**DATA FOR ANALYSIS**
=== Section Start ===
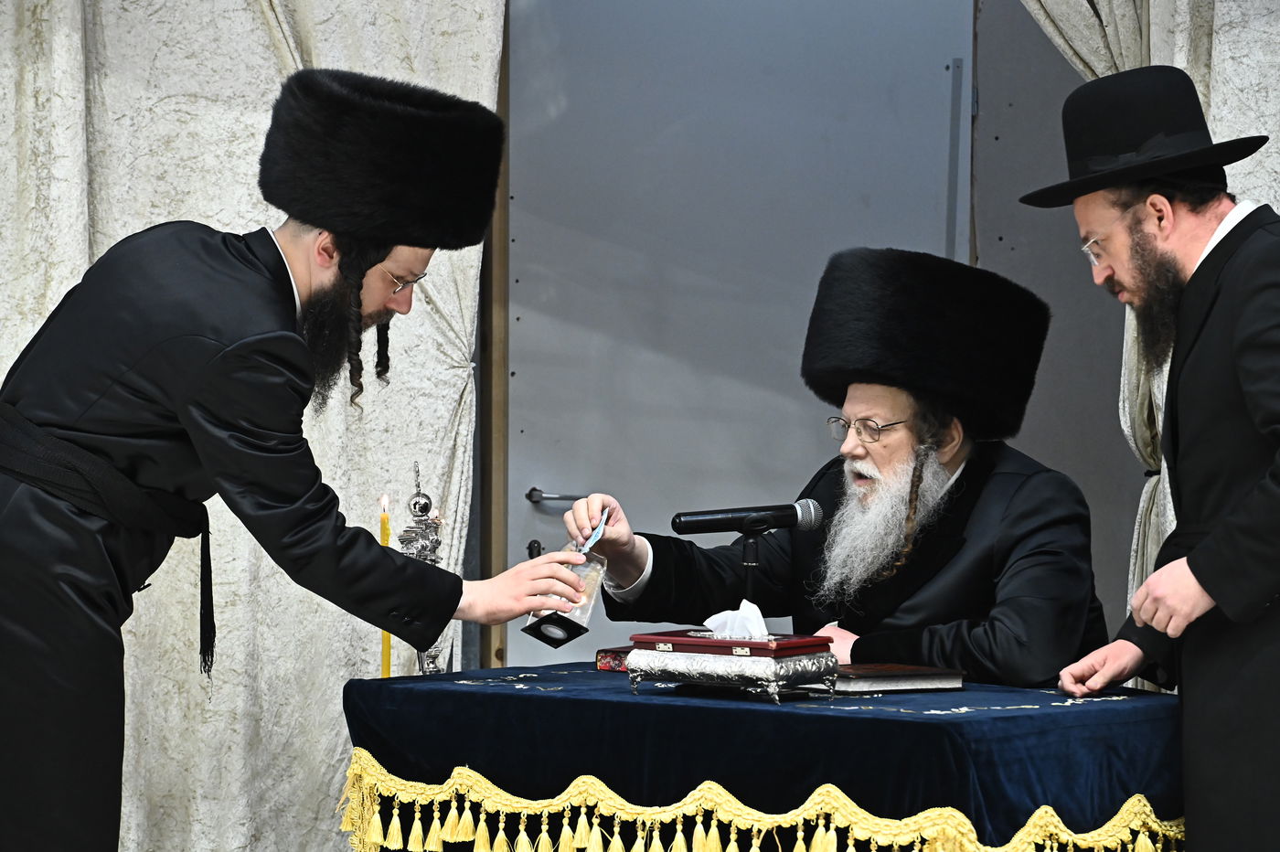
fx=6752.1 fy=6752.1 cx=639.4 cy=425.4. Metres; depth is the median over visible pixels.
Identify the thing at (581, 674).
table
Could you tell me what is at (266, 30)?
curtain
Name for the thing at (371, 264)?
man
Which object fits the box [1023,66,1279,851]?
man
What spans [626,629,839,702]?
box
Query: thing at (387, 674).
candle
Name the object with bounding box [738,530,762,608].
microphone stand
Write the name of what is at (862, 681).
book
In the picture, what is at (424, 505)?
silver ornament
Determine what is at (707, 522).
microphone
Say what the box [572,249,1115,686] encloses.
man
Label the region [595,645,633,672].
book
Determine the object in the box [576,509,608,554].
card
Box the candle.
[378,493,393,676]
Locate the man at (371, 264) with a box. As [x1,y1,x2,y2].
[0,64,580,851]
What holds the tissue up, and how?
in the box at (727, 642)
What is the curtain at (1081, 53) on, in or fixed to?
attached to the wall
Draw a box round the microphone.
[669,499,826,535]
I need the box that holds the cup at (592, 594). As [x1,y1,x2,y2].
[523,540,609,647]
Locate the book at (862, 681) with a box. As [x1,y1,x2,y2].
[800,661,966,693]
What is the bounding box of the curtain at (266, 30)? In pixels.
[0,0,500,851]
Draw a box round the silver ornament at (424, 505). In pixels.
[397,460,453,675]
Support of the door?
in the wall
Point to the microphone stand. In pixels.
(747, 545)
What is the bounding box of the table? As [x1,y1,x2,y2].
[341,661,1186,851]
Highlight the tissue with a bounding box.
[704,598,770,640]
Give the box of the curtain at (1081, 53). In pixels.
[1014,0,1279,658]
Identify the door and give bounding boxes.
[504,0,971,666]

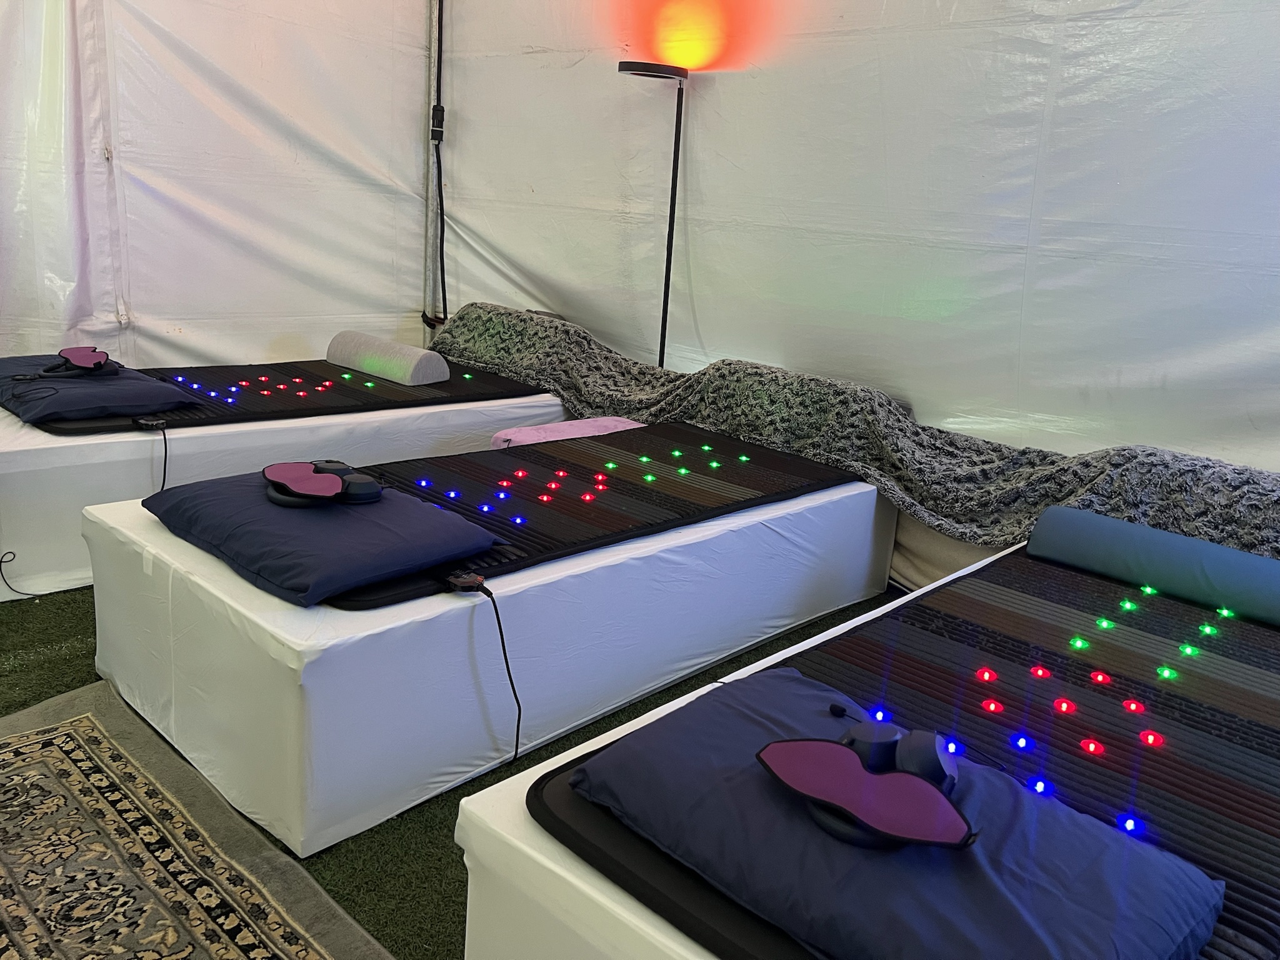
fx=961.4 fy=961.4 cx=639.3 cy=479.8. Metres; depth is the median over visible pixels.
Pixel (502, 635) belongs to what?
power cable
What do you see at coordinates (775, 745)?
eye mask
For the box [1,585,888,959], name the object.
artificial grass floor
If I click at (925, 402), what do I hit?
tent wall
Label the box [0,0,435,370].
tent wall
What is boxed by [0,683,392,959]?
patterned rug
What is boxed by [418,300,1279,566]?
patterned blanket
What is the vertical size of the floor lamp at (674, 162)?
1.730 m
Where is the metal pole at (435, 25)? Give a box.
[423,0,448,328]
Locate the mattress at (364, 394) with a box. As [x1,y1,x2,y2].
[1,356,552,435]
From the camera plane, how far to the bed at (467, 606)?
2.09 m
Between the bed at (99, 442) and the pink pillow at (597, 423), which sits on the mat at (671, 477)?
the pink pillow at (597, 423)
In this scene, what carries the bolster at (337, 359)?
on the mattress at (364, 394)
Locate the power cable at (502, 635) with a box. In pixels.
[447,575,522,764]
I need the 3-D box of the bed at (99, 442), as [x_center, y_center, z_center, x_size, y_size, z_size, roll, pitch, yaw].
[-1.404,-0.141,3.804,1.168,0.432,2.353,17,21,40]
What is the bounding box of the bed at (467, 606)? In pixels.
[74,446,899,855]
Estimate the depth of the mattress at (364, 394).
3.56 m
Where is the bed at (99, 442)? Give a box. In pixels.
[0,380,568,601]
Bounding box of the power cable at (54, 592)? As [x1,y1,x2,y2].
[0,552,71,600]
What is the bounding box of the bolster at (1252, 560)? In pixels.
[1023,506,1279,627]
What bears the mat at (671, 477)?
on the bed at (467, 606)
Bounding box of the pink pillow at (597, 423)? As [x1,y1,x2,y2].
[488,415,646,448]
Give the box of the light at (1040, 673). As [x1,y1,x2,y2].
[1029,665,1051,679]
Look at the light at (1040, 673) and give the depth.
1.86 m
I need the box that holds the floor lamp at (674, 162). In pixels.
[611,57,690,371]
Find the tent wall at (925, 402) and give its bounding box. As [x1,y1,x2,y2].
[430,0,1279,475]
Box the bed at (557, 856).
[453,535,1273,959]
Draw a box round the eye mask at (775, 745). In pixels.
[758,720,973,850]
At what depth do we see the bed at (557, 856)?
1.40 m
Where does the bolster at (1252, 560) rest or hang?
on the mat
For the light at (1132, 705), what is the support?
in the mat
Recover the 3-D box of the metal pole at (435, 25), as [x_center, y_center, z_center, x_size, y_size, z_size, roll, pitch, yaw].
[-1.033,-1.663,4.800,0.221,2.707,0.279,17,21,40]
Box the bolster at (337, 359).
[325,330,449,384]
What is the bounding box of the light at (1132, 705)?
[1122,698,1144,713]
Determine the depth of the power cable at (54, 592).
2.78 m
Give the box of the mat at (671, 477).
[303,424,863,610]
=== Section End ===
**WHAT IS NEEDED**
In the material above, please count the lines that hold the word "median" and answer with only that number.

**TASK RESPONSE**
2